Your answer should consist solely of the lines from the one containing "- dish towel [917,840,1131,961]" through the end of the entries below, duplicated exactly.
((
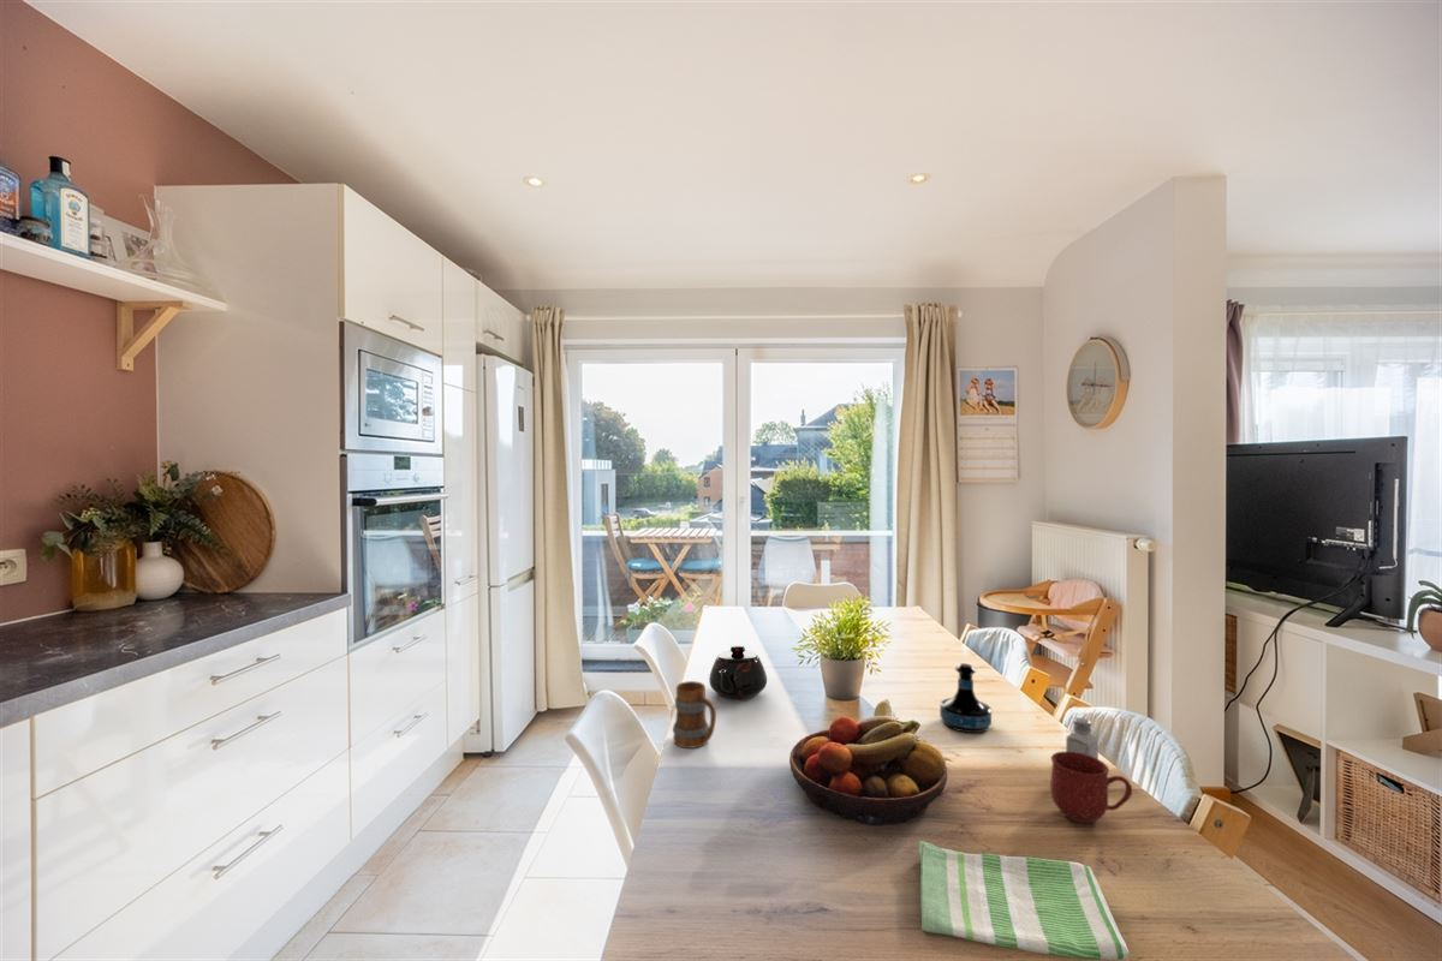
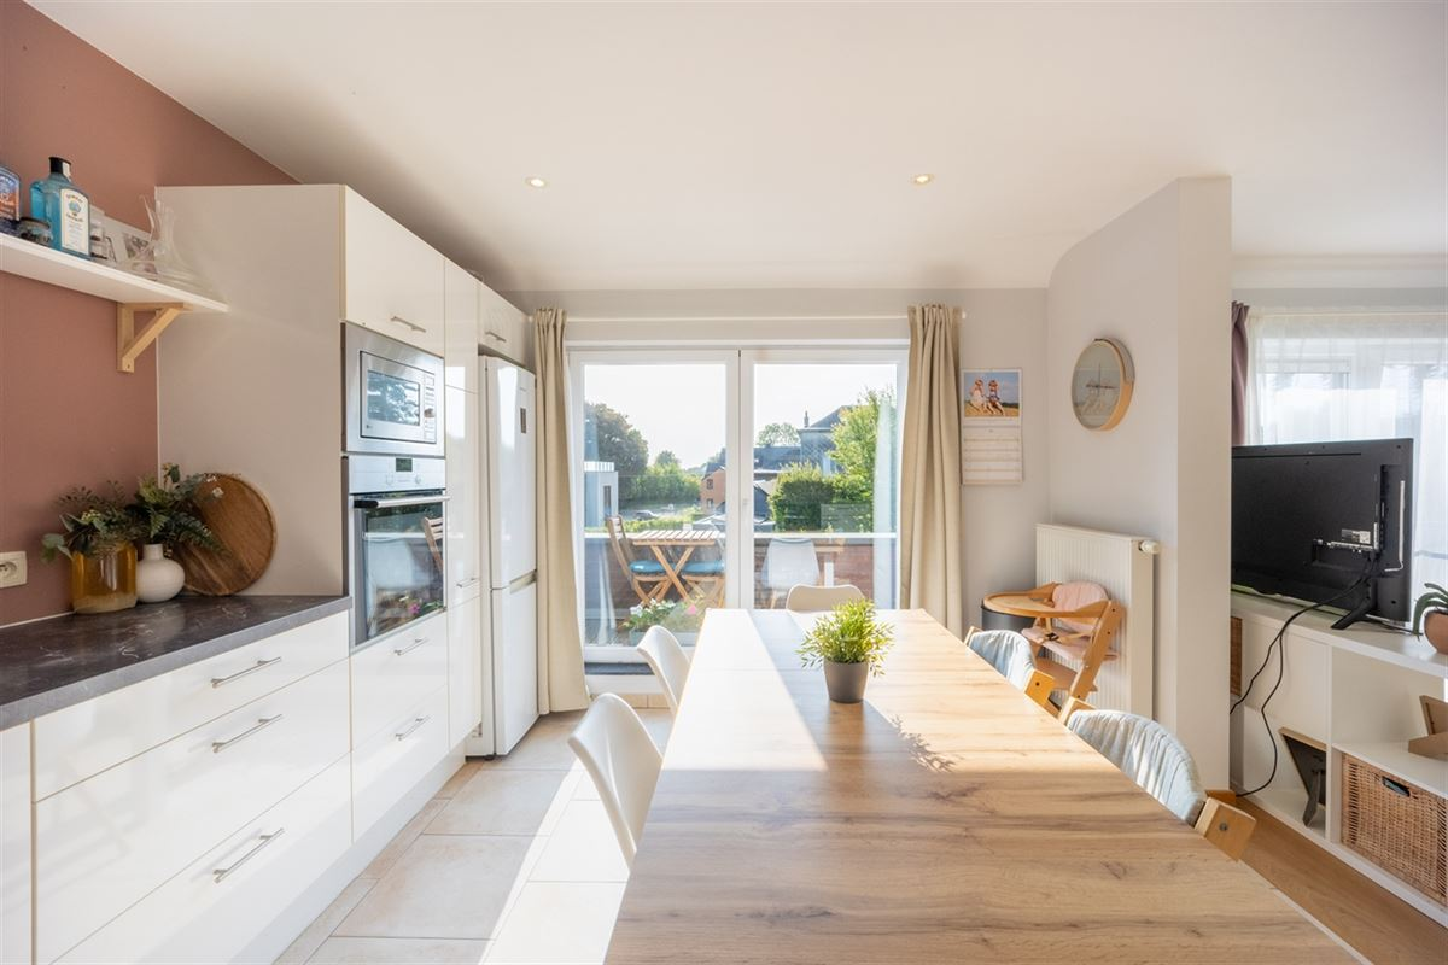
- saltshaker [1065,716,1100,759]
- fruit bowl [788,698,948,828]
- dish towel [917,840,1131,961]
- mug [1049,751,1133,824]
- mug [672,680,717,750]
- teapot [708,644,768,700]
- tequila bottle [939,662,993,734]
))
| Exercise answer |
- dish towel [917,840,1131,961]
- mug [1049,751,1133,824]
- mug [672,680,717,750]
- teapot [708,644,768,700]
- tequila bottle [939,662,993,734]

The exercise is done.